O velho não levantou a cabeça nem disse nada.
Edina Gomes recuou dois passos.
— Que tal eu chamar a polícia para te levar para casa?
O velho agiu como se não tivesse ouvido, continuando em silêncio.
Edina Gomes balançou a cabeça.
Talvez ele fosse surdo.
Ela não podia fazer mais nada, então se virou para ir embora.
Assim que abriu a porta do carro e se sentou no banco do motorista, a porta traseira foi aberta por alguém.
O velho de cabelos desgrenhados sentou-se no banco de trás.
Edina Gomes ficou atônita por um momento.
— Vovô, por favor, saia. Eu preciso ir para casa.
Ela pensou em levá-lo à delegacia, mas não se atrevia a deixar um estranho sentar-se atrás dela.
E se ele fosse uma pessoa má e a estrangulasse por trás?

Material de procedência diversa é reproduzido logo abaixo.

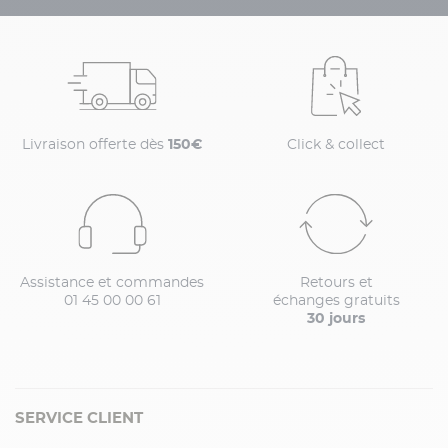
Livraison offerte dès
150€
Click & collect
Assistance et commandes
Retours et
01 45 00 00 61
échanges gratuits
30 jours
SERVICE CLIENT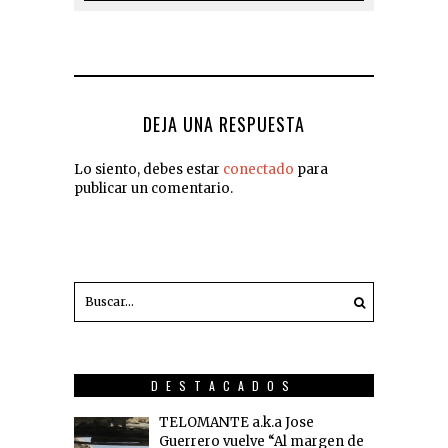
DEJA UNA RESPUESTA
Lo siento, debes estar
conectado
para
publicar un comentario.
DESTACADOS
TELOMANTE a.k.a Jose
Guerrero vuelve “Al margen de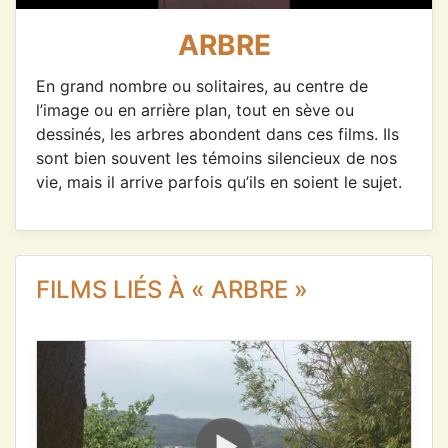
ARBRE
En grand nombre ou solitaires, au centre de
l’image ou en arrière plan, tout en sève ou
dessinés, les arbres abondent dans ces films. Ils
sont bien souvent les témoins silencieux de nos
vie, mais il arrive parfois qu’ils en soient le sujet.
FILMS LIÉS À « ARBRE »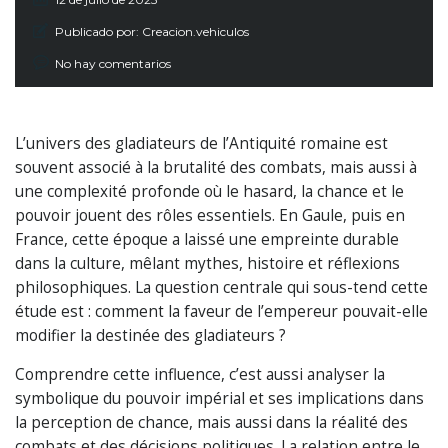
Publicado por:
Creacion.vehiculos
No hay comentarios
L’univers des gladiateurs de l’Antiquité romaine est
souvent associé à la brutalité des combats, mais aussi à
une complexité profonde où le hasard, la chance et le
pouvoir jouent des rôles essentiels. En Gaule, puis en
France, cette époque a laissé une empreinte durable
dans la culture, mêlant mythes, histoire et réflexions
philosophiques. La question centrale qui sous-tend cette
étude est : comment la faveur de l’empereur pouvait-elle
modifier la destinée des gladiateurs ?
Comprendre cette influence, c’est aussi analyser la
symbolique du pouvoir impérial et ses implications dans
la perception de chance, mais aussi dans la réalité des
combats et des décisions politiques. La relation entre le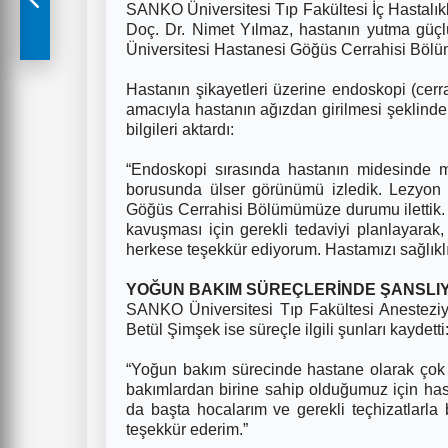
SANKO Üniversitesi Tıp Fakültesi İç Hastalık
Doç. Dr. Nimet Yılmaz, hastanın yutma güç
Üniversitesi Hastanesi Göğüs Cerrahisi Bölümü
Hastanın şikayetleri üzerine endoskopi (cer
amacıyla hastanın ağızdan girilmesi şeklinde 
bilgileri aktardı:
“Endoskopi sırasında hastanın midesinde m
borusunda ülser görünümü izledik. Lezyon b
Göğüs Cerrahisi Bölümümüze durumu ilettik. 
kavuşması için gerekli tedaviyi planlayarak
herkese teşekkür ediyorum. Hastamızı sağlıklı
YOĞUN BAKIM SÜREÇLERİNDE ŞANSLIY
SANKO Üniversitesi Tıp Fakültesi Anestezi
Betül Şimşek ise süreçle ilgili şunları kaydetti
“Yoğun bakım sürecinde hastane olarak çok ş
bakımlardan birine sahip olduğumuz için has
da başta hocalarım ve gerekli teçhizatlarla
teşekkür ederim.”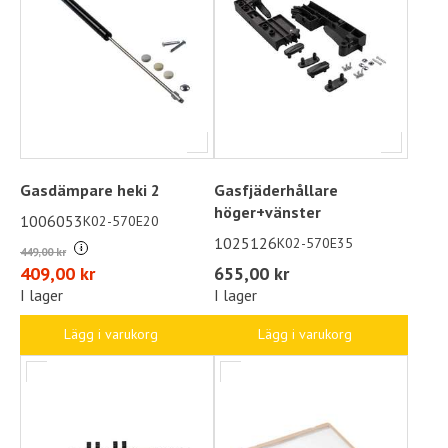
Gasdämpare heki 2
Gasfjäderhållare
höger+vänster
1006053
K02-570E20
1025126
K02-570E35
i
449,00 kr
409,00 kr
655,00 kr
I lager
I lager
Lägg i varukorg
Lägg i varukorg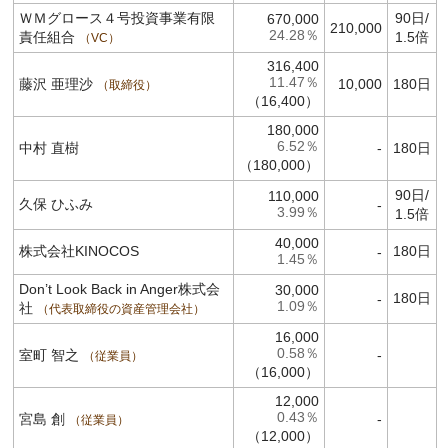
ＷＭグロース４号投資事業有限
90日/
670,000
210,000
24.28％
責任組合
1.5倍
VC
316,400
11.47％
藤沢 亜理沙
10,000
180日
取締役
（16,400）
180,000
6.52％
中村 直樹
-
180日
（180,000）
90日/
110,000
久保 ひふみ
-
3.99％
1.5倍
40,000
株式会社KINOCOS
180日
-
1.45％
Don’t Look Back in Anger株式会
30,000
180日
-
1.09％
社
代表取締役の資産管理会社
16,000
0.58％
室町 智之
-
従業員
（16,000）
12,000
0.43％
宮島 創
-
従業員
（12,000）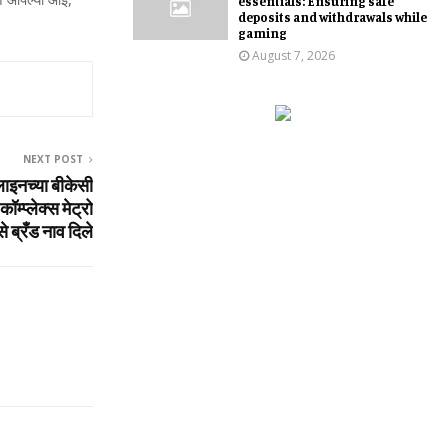
essentials: Ensuring safe
deposits and withdrawals while
gaming
August 7, 2026
NEXT POST
ाइनच्‍या बीकेसी
्‍प्‍लेक्‍स मेट्रो
े ब्रँड नाव दिले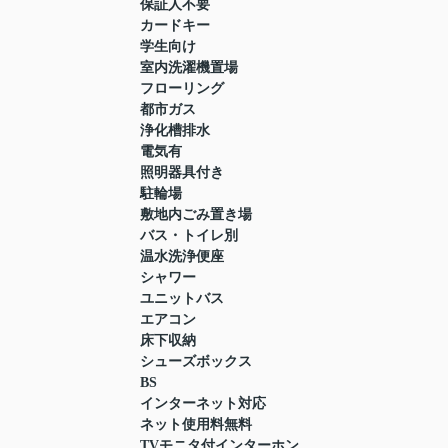
保証人不要
カードキー
学生向け
室内洗濯機置場
フローリング
都市ガス
浄化槽排水
電気有
照明器具付き
駐輪場
敷地内ごみ置き場
バス・トイレ別
温水洗浄便座
シャワー
ユニットバス
エアコン
床下収納
シューズボックス
BS
インターネット対応
ネット使用料無料
TVモニタ付インターホン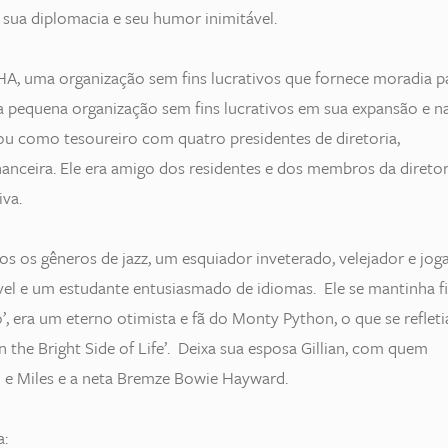
, sua diplomacia e seu humor inimitável.
, uma organização sem fins lucrativos que fornece moradia p
 a pequena organização sem fins lucrativos em sua expansão e n
u como tesoureiro com quatro presidentes de diretoria,
anceira. Ele era amigo dos residentes e dos membros da diretor
va.
os os gêneros de jazz, um esquiador inveterado, velejador e jog
ável e um estudante entusiasmado de idiomas. Ele se mantinha fi
o’, era um eterno otimista e fã do Monty Python, o que se refleti
he Bright Side of Life’. Deixa sua esposa Gillian, com quem
d e Miles e a neta Bremze Bowie Hayward.
a:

O velho recostou-se no banco.
— Então me leve para casa.
Edina Gomes virou-se e perguntou:
— Onde você mora?
O velho pensou um pouco, com um traço de desconfiança nos olhos.
— Por que você quer saber tanto? Está tentando me fazer mal?

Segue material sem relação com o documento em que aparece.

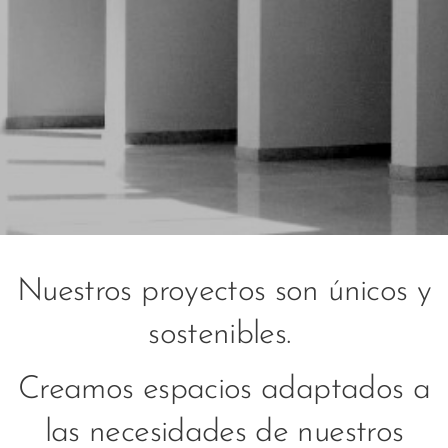
Nuestros proyectos son únicos y
sostenibles.
Creamos espacios adaptados a
las necesidades de nuestros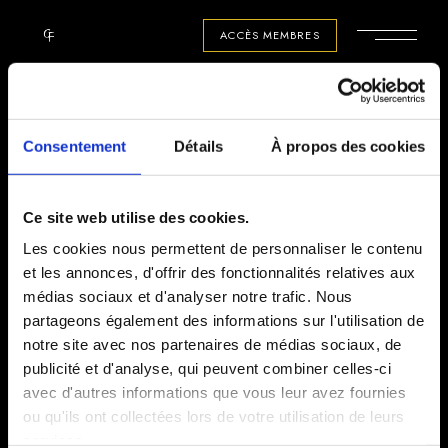
Skip
to
ACCÈS MEMBRES
the
content
Consentement
Détails
À propos des cookies
Ce site web utilise des cookies.
SE CONNECTER
Les cookies nous permettent de personnaliser le contenu
et les annonces, d'offrir des fonctionnalités relatives aux
Obligatoire
Identifiant ou e-mail
*
médias sociaux et d'analyser notre trafic. Nous
partageons également des informations sur l'utilisation de
notre site avec nos partenaires de médias sociaux, de
publicité et d'analyse, qui peuvent combiner celles-ci
Obligatoire
avec d'autres informations que vous leur avez fournies
Mot de passe
*
ou qu'ils ont collectées lors de votre utilisation de leurs
services.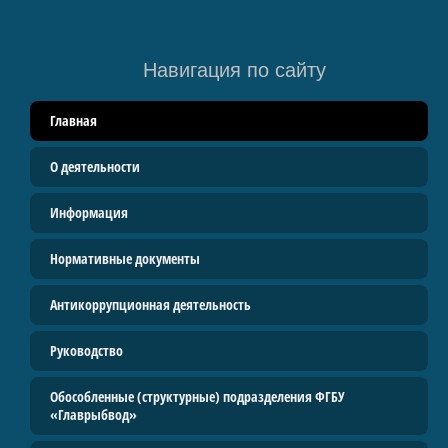
Руководство
Контакты
Навигация по сайту
Прайс
Главная
Услуги
О деятельности
Водные биологические ресурсы
Вакансии
Информация
ВОЗРОДИМ ЦАРЬ-РЫБУ
Нормативные документы
Антикоррупционная деятельность
Руководство
Обособленные (структурные) подразделения ФГБУ
«Главрыбвод»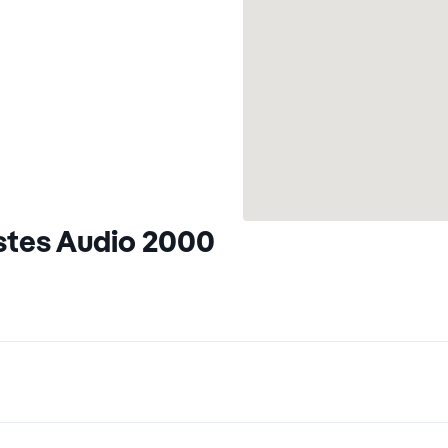
stes Audio 2000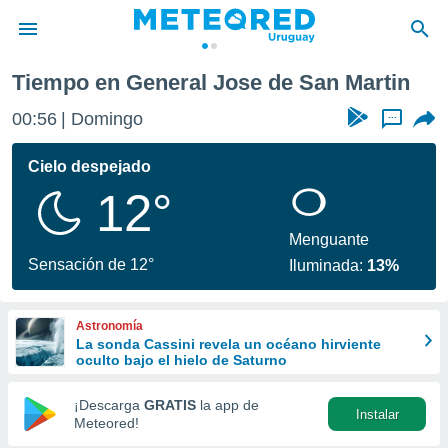
Tiempo en General Jose de San Martin
privacidad
00:56
Domingo
...
o de
om.uy
com.uy) ha
Cielo despejado
ado por
12°
es para
ue la
 que se
Menguante
e calidad.
Sensación de 12°
Iluminada:
13%
eder a este
ediante las
opciones:
Astronomía
La sonda Cassini revela un océano hirviente
ookies y
oculto bajo el hielo de Saturno
e forma
¡Descarga
GRATIS
la app de
Instalar
d digital
Meteored!
ada, basada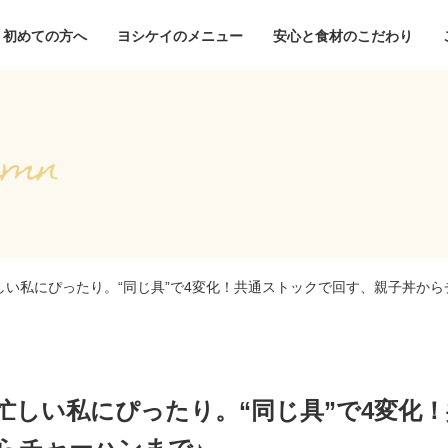
初めての方へ
ヨシケイのメニュー
安心と食材のこだわり
しい私にぴったり。“同じ具”で4変化！共通ストックで回す、親子丼から
忙しい私にぴったり。“同じ具”で4変化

Edina Gomes ficou sem palavras.
Aquele velho realmente tinha um problema.
Edina Gomes explicou pacientemente:
— Se você não me disser onde mora, como posso te levar para casa?
O velho lançou um olhar irritado para Edina Gomes.

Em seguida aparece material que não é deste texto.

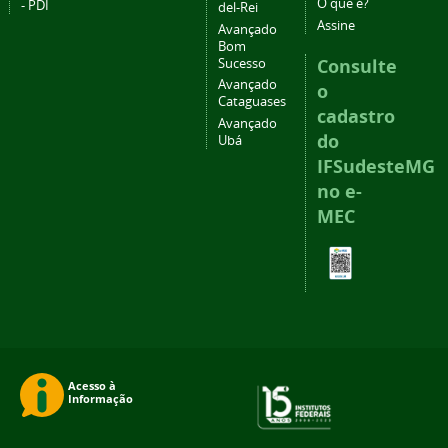
O que é?
- PDI
del-Rei
Assine
Avançado
Bom
Consulte
Sucesso
Avançado
o
Cataguases
cadastro
Avançado
do
Ubá
IFSudesteMG
no e-
MEC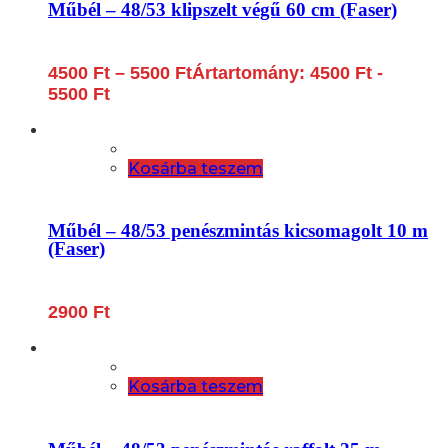
Műbél – 48/53 klipszelt végű 60 cm (Faser)
4500
Ft
–
5500
Ft
Ártartomány: 4500 Ft -
5500 Ft
Kosárba teszem
Műbél – 48/53 penészmintás kicsomagolt 10 m
(Faser)
2900
Ft
Kosárba teszem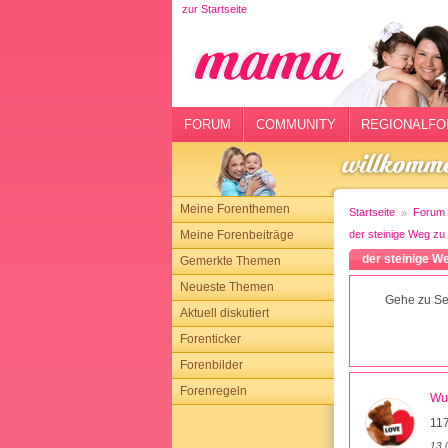
zur Startseite
rtseite
rum
mmunity
FORUM
COMMUNITY
REGIONALFO
gionalforen
ohmarkt
Meine Forenthemen
Startseite
Forum
ysitter
Meine Forenbeiträge
der steinige Weg zu
der steinige W
Gemerkte Themen
tgeber
Neueste Themen
Gehe zu Sei
n
Aktuell diskutiert
Forenticker
opping
Forenbilder
Forenregeln
sloggen
Wu
11
13.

— Eu não me lembro onde moro. De qualquer forma, não vou sair do carro.
Edina Gomes achou que o vendedor tinha razão; aquele velho era muito astuto.
— Qual é o seu nome?
Ela pegou o celular, pronta para ligar para a polícia e pedir ajuda para encontrar a família do velho.
De qualquer forma, ela não o levaria para casa.
O velho examinou Edina Gomes de cima a baixo, com um olhar estranho pousado nela.
— Eu não tenho nome. Por que uma mulher grávida fala tanto?
Edina Gomes ficou pasma.
Ele estava falando dela?
Edina Gomes interrompeu a ligação, um tanto desconfiada.
— Grávida? Você está falando de mim?